TASK TO COMPLETE
A word-for-word restatement of every entry is what is needed here.

* * *

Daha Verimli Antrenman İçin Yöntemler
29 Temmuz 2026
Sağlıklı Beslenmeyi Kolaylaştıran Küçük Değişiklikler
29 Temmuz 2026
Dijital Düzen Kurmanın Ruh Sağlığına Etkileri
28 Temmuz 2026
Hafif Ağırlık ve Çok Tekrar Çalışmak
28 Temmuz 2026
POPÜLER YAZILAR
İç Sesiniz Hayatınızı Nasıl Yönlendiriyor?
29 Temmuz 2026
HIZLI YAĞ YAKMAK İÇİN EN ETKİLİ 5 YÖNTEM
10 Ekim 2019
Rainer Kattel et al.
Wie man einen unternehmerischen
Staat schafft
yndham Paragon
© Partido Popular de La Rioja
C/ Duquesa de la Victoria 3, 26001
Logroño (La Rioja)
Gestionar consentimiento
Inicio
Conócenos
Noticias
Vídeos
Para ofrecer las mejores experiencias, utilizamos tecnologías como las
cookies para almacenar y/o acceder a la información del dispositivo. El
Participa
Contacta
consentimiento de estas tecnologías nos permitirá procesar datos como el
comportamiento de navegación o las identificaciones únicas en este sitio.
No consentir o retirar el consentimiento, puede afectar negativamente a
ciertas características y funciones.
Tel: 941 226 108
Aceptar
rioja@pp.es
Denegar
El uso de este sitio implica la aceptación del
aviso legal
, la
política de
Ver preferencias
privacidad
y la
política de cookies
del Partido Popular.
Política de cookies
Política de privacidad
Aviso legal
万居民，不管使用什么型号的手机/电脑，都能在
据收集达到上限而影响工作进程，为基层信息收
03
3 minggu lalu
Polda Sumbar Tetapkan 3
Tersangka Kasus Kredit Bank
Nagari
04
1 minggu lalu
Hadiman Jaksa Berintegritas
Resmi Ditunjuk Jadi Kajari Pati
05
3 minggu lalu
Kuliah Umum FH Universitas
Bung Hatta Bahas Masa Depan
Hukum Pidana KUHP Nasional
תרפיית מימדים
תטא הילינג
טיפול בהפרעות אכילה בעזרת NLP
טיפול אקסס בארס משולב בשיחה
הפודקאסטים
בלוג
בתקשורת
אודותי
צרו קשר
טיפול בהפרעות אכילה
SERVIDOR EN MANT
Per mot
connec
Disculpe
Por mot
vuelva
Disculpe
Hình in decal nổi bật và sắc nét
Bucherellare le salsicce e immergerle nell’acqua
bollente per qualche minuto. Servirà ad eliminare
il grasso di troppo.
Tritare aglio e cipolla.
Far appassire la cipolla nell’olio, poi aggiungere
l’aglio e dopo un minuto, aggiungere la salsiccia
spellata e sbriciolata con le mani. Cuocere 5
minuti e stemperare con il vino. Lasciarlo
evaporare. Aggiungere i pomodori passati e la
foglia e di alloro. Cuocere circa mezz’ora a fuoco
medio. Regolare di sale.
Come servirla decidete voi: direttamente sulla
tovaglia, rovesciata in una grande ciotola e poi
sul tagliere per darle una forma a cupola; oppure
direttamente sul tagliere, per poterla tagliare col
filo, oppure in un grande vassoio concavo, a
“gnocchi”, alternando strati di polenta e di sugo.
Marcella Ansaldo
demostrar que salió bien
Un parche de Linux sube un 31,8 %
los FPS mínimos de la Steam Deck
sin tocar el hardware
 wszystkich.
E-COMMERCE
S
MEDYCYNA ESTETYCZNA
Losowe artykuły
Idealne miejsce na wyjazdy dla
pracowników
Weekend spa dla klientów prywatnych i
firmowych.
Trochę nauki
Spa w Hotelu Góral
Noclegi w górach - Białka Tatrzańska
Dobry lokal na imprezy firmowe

* * *

SOLUTION FOR THIS TASK
Daha Verimli Antrenman İçin Yöntemler
29 Temmuz 2026
Sağlıklı Beslenmeyi Kolaylaştıran Küçük Değişiklikler
29 Temmuz 2026
Dijital Düzen Kurmanın Ruh Sağlığına Etkileri
28 Temmuz 2026
Hafif Ağırlık ve Çok Tekrar Çalışmak
28 Temmuz 2026
POPÜLER YAZILAR
İç Sesiniz Hayatınızı Nasıl Yönlendiriyor?
29 Temmuz 2026
HIZLI YAĞ YAKMAK İÇİN EN ETKİLİ 5 YÖNTEM
10 Ekim 2019
Rainer Kattel et al.
Wie man einen unternehmerischen
Staat schafft
yndham Paragon
© Partido Popular de La Rioja
C/ Duquesa de la Victoria 3, 26001
Logroño (La Rioja)
Gestionar consentimiento
Inicio
Conócenos
Noticias
Vídeos
Para ofrecer las mejores experiencias, utilizamos tecnologías como las
cookies para almacenar y/o acceder a la información del dispositivo. El
Participa
Contacta
consentimiento de estas tecnologías nos permitirá procesar datos como el
comportamiento de navegación o las identificaciones únicas en este sitio.
No consentir o retirar el consentimiento, puede afectar negativamente a
ciertas características y funciones.
Tel: 941 226 108
Aceptar
rioja@pp.es
Denegar
El uso de este sitio implica la aceptación del
aviso legal
, la
política de
Ver preferencias
privacidad
y la
política de cookies
del Partido Popular.
Política de cookies
Política de privacidad
Aviso legal
万居民，不管使用什么型号的手机/电脑，都能在
据收集达到上限而影响工作进程，为基层信息收
03
3 minggu lalu
Polda Sumbar Tetapkan 3
Tersangka Kasus Kredit Bank
Nagari
04
1 minggu lalu
Hadiman Jaksa Berintegritas
Resmi Ditunjuk Jadi Kajari Pati
05
3 minggu lalu
Kuliah Umum FH Universitas
Bung Hatta Bahas Masa Depan
Hukum Pidana KUHP Nasional
תרפיית מימדים
תטא הילינג
טיפול בהפרעות אכילה בעזרת NLP
טיפול אקסס בארס משולב בשיחה
הפודקאסטים
בלוג
בתקשורת
אודותי
צרו קשר
טיפול בהפרעות אכילה
SERVIDOR EN MANT
Per mot
connec
Disculpe
Por mot
vuelva
Disculpe
Hình in decal nổi bật và sắc nét
Bucherellare le salsicce e immergerle nell’acqua
bollente per qualche minuto. Servirà ad eliminare
il grasso di troppo.
Tritare aglio e cipolla.
Far appassire la cipolla nell’olio, poi aggiungere
l’aglio e dopo un minuto, aggiungere la salsiccia
spellata e sbriciolata con le mani. Cuocere 5
minuti e stemperare con il vino. Lasciarlo
evaporare. Aggiungere i pomodori passati e la
foglia e di alloro. Cuocere circa mezz’ora a fuoco
medio. Regolare di sale.
Come servirla decidete voi: direttamente sulla
tovaglia, rovesciata in una grande ciotola e poi
sul tagliere per darle una forma a cupola; oppure
direttamente sul tagliere, per poterla tagliare col
filo, oppure in un grande vassoio concavo, a
“gnocchi”, alternando strati di polenta e di sugo.
Marcella Ansaldo
demostrar que salió bien
Un parche de Linux sube un 31,8 %
los FPS mínimos de la Steam Deck
sin tocar el hardware
 wszystkich.
E-COMMERCE
S
MEDYCYNA ESTETYCZNA
Losowe artykuły
Idealne miejsce na wyjazdy dla
pracowników
Weekend spa dla klientów prywatnych i
firmowych.
Trochę nauki
Spa w Hotelu Góral
Noclegi w górach - Białka Tatrzańska
Dobry lokal na imprezy firmowe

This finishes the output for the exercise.